How FICO Credit Scores Are Calculated
Because we live in a computer-driven world, it's probably not that surprising that your creditworthiness comes down to one number.
This score is compiled by credit reporting agencies. These agencies use the payment history of your various loans: mortgages, car/motorcycle loans, credit cards, etcetera.
The three reporting agencies use slightly different formulas to build a credit score.
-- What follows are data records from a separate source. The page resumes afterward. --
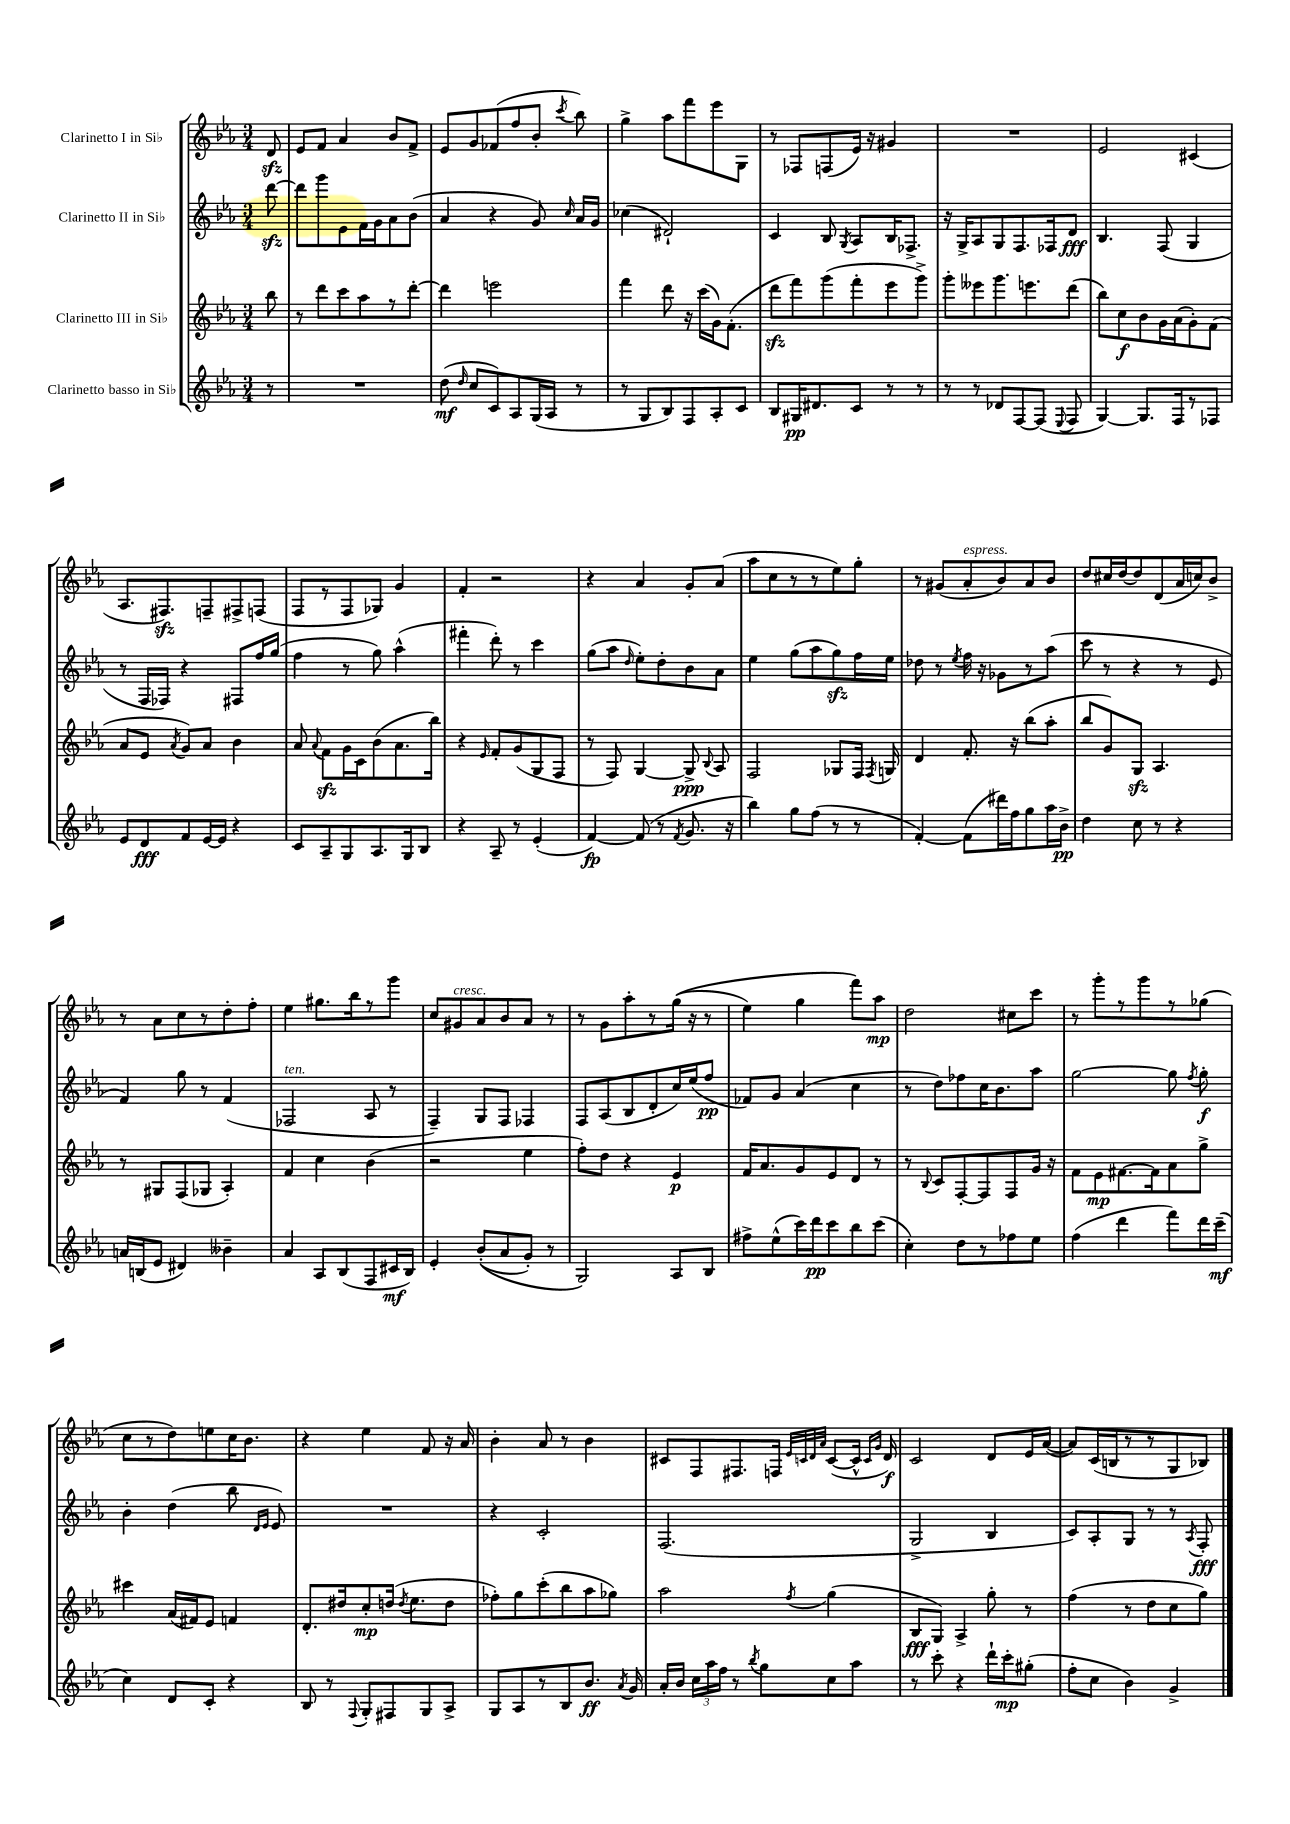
<<
\new StaffGroup <<
\new Staff = "s0" \with { instrumentName = "Clarinetto I in Sib" } {
    \clef treble \key ees \major \numericTimeSignature \time 3/4 \partial 8
    \autoBeamOff d'8\sfz |
    ees'8[ f'8] aes'4 bes'8[ f'8]-> |
    ees'8[ g'8 fes'8( f''8 bes'8]-. \acciaccatura { c'''8 } bes''8) |
    g''4-> aes''8[ f'''8 ees'''8 g8] |
    r8 fes8[ f8( ees'16]) r16 gis'4 |
    R2. |
    ees'2 cis'4( |
    aes8.[ fis8.\sfz) f8-- fis8-> f8]( |
    f8[ r8 f8 ges8]) g'4 |
    f'4-. r2 |
    r4 aes'4 g'8[-. aes'8]( |
    aes''8[ c''8 r8 r8 ees''8) g''8]-. |
    r8 gis'8[( aes'8-.^\markup { \italic "espress." } bes'8) aes'8 bes'8] |
    d''8[ cis''16 d''16~ d''8 d'8( aes'16 c''16) bes'8]-> |
    r8 aes'8[ c''8 r8 d''8-. f''8]-. |
    ees''4 gis''8.[ bes''16 r8 g'''8] |
    c''8[ gis'8^\markup { \italic "cresc." } aes'8 bes'8 aes'8] r8 |
    r8 g'8[ aes''8-. r8 g''16](\( r16 r8 |
    ees''4) g''4 f'''8[\) aes''8]\mp |
    d''2 cis''8[ c'''8] |
    r8 g'''8[-. r8 g'''8 r8 ges''8]( |
    c''8[ r8 d''8) e''8 c''16 bes'8.] |
    r4 ees''4 f'8 r16 aes'16 |
    bes'4-. aes'8 r8 bes'4 |
    cis'8[ f8 fis8. f16] \grace { ees'32[ c'32 d'32 aes'32] } c'8[~( c'16]-^ \grace { c'16[ g'16] } d'16\f) |
    c'2 d'8[ ees'16 aes'16]~( |
    aes'8[) c'16( b16 r8 r8 g8 bes8]) \bar "|." |
}
\new Staff = "s1" \with { instrumentName = "Clarinetto II in Sib" } {
    \clef treble \key ees \major \numericTimeSignature \time 3/4 \partial 8
    \autoBeamOff d'''8~\sfz |
    d'''8[ g'''8 ees'8 f'16 g'16 aes'8 bes'8]( |
    aes'4 r4 g'8) \grace { c''16 } aes'16[ g'16] |
    ces''4( dis'2-!) |
    c'4 bes8 \acciaccatura { g8 } aes8[ bes16 fes8.]-> |
    r16 g16[-> aes8 g8 f8. fes16 d'8]\fff |
    bes4. f8( g4 |
    r8 f16[ fes16]) r4 fis8[ f''16 g''16]( |
    f''4 r8 g''8) aes''4-^( |
    fis'''4-. d'''8-.) r8 c'''4 |
    g''8[( aes''8] \grace { d''16 } ees''8[-.) d''8-. bes'8 aes'8] |
    ees''4 g''8[( aes''8 g''8\sfz) f''16 ees''16] |
    des''8 r8 \acciaccatura { ees''8 } f''16 r16 ges'8[ r8 aes''8]( |
    c'''8 r8 r4 r8 ees'8 |
    f'4) g''8 r8 f'4( |
    fes2^\markup { \italic "ten." } aes8 r8 |
    f4--) g8[ f8] fes4 |
    f8[ aes8( bes8 d'8-. c''16) ees''16( f''8]\pp |
    fes'8[) g'8] aes'4( c''4 |
    r8 d''8[) fes''8 c''16 bes'8. aes''8] |
    g''2~ g''8 \acciaccatura { f''8 } g''8-.\f |
    bes'4-. d''4( bes''8 \grace { d'16[ ees'16] } ees'8) |
    R2. |
    r4 c'2-. |
    f2.( |
    g2-> bes4 |
    c'8[) aes8-. g8] r8 r8 \acciaccatura { aes8 } f8-.\fff \bar "|." |
}
\new Staff = "s2" \with { instrumentName = "Clarinetto III in Sib" } {
    \clef treble \key ees \major \numericTimeSignature \time 3/4 \partial 8
    \autoBeamOff bes''8 |
    r8 d'''8[ c'''8 aes''8 r8 d'''8]~-. |
    d'''4 e'''2 |
    f'''4 d'''8 r16 c'''16[( g'16) f'8.]-.( |
    d'''8[\sfz f'''8) g'''8( f'''8-. ees'''8 g'''8]->) |
    g'''8[-. eeses'''8 g'''8. e'''8. d'''8]( |
    bes''8[) c''8\f bes'8 g'16 aes'16( g'8-.) f'8]( |
    aes'8[ ees'8] \acciaccatura { aes'8 } g'8[) aes'8] bes'4 |
    aes'8 \appoggiatura { aes'8 } f'8[\sfz g'16 c'16 bes'8( aes'8. bes''16]) |
    r4 \grace { ees'16 } f'8[-. g'8( g8 f8] |
    r8 f8) g4~ g8->\ppp \appoggiatura { bes8 } aes8 |
    f2 ges8[ f16] \acciaccatura { f8 } g16 |
    d'4 f'8.-. r16 bes''8[( aes''8]-. |
    bes''8[ g'8) g8]\sfz aes4. |
    r8 gis8[ f8( ges8] aes4-.) |
    f'4 c''4 bes'4( |
    r2 ees''4 |
    f''8[-.) d''8] r4 ees'4\p |
    f'16[ aes'8. g'8 ees'8 d'8] r8 |
    r8 \appoggiatura { bes8 } c'8[ f8~-. f8 f8 g'16] r16 |
    f'8[ ees'8\mp fis'8.~ fis'16 aes'8 g''8]-> |
    cis'''4 aes'16[( fis'16) ees'8] f'4 |
    d'8.[-. dis''16 c''8-.\mp d''16]( \acciaccatura { d''8 } ees''8.[ d''8] |
    fes''8[-.) g''8 c'''8-.( bes''8 aes''8 ges''8]) |
    aes''2 \acciaccatura { f''8 } g''4( |
    bes8[\fff g8]) aes4-> g''8-. r8 |
    f''4( r8 d''8[ c''8 g''8]) \bar "|." |
}
\new Staff = "s3" \with { instrumentName = "Clarinetto basso in Sib" } {
    \clef treble \key ees \major \numericTimeSignature \time 3/4 \partial 8
    \autoBeamOff r8 |
    R2. |
    d''8\mf( \grace { d''16 } c''8[ c'8) aes8 g16( aes16] r8 |
    r8 g8[ bes8) f8 aes8-. c'8] |
    bes8[ gis16\pp dis'8. c'8] r8 r8 |
    r8 r8 des'8[ f8~ f8]( \appoggiatura { ees8 } f8 |
    g4~) g8.[ f16 r8 fes8] |
    ees'8[ d'8\fff f'8 ees'16~ ees'16] r4 |
    c'8[ aes8-- g8 aes8. g16 bes8] |
    r4 aes8-- r8 ees'4-.( |
    f'4~\fp) f'8( r8 \acciaccatura { f'8 } g'8. r16 |
    bes''4) g''8[ f''8]( r8 r8 |
    f'4~-.) f'8[( dis'''16) f''16 g''8 aes''16 bes'16]->\pp |
    d''4 c''8 r8 r4 |
    a'16[ b16( ees'8] dis'4) beses'4-- |
    aes'4 aes8[ bes8( f8 cis'16\mf bes16]) |
    ees'4-. bes'8[-.(\( aes'8 g'8]-.) r8 |
    g2\) aes8[ bes8] |
    fis''8[-> ees''8-^( c'''16) d'''16\pp c'''8 bes''8 c'''8]( |
    c''4-.) d''8[ r8 fes''8 ees''8] |
    f''4( d'''4 f'''8[) d'''16 c'''16]--\mf( |
    c''4) d'8[ c'8]-. r4 |
    bes8 r8 \appoggiatura { f8 } g8[-. fis8 g8 aes8]-> |
    g8[ aes8 r8 bes8 bes'8.]\ff \acciaccatura { aes'8 } g'16 |
    aes'16[-. bes'16] \tuplet 3/2 { c''16[ aes''16 f''16] } r8 \acciaccatura { bes''8 } g''8[ c''8 aes''8] |
    r8 c'''8-. r4 d'''16[-! c'''16-.\mp gis''8]-.( |
    f''8[-. c''8] bes'4) g'4-> \bar "|." |
}
>>
>>
\layout { \context { \Score \remove "Bar_number_engraver" } }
The original FICO score was developed by Fair Isaac and Company.
While Experian still calls its score "FICO", TransUnion calls its score "Beacon" and Equifax uses "Empirica." While each of the models considers a range of data available in your credit report, each agency uses the following to determine a credit score:
- Credit History - How many years have you had credit?
- History of Payments - Do you have any payments later than 30 days?
- Balances on your Credit Cards - How many accounts do you hold, and how much do you owe?
- Requests for Credit - How many times have lenders pulled your credit for the purpose of lending you money?
These factors are assigned weights based on the formula being used. The result is one number. Credit scores can be as low as 300 and as high as 800. Higher is always better. Typical home buyers likely find their credit scores above 620.
Not just for qualifying
FICO scores are used for more than just determining whether or not you qualify for a mortgage. Lenders give lower interest rates to individuals with higher scores.
Can I raise my credit score?
Unfortunately, there isn't a lot you can do to immediately improve your credit score. Despite what you hear from "credit repair" companies, the FICO score is formulated from your lifelong credit history, so it's not possible to raise it significantly in the short term. You should, of course, appeal for the credit agency to remove any incorrect reporting from your credit report, which is the only "quick fix" for credit problems.
Know your FICO
Before you can improve your score, you must know your score and be sure that the credit reports from each agency are correct. Fair Isaac, the company that offered the original FICO credit score, sells credit scores on its website: myFICO.com. It's inexpensive to quickly get your FICO from all three agencies, along with your credit report. They also provide information and online tools that can help you improve your credit score.
You can get a free credit report every year from all three credit reporting agencies when you visit AnnualCreditReport.com. These reports do not include a free credit score, but it's very inexpensive to get one at the same time.
Armed with this info, you'll be a more informed consumer and you'll be better positioned to obtain the right mortgage for you.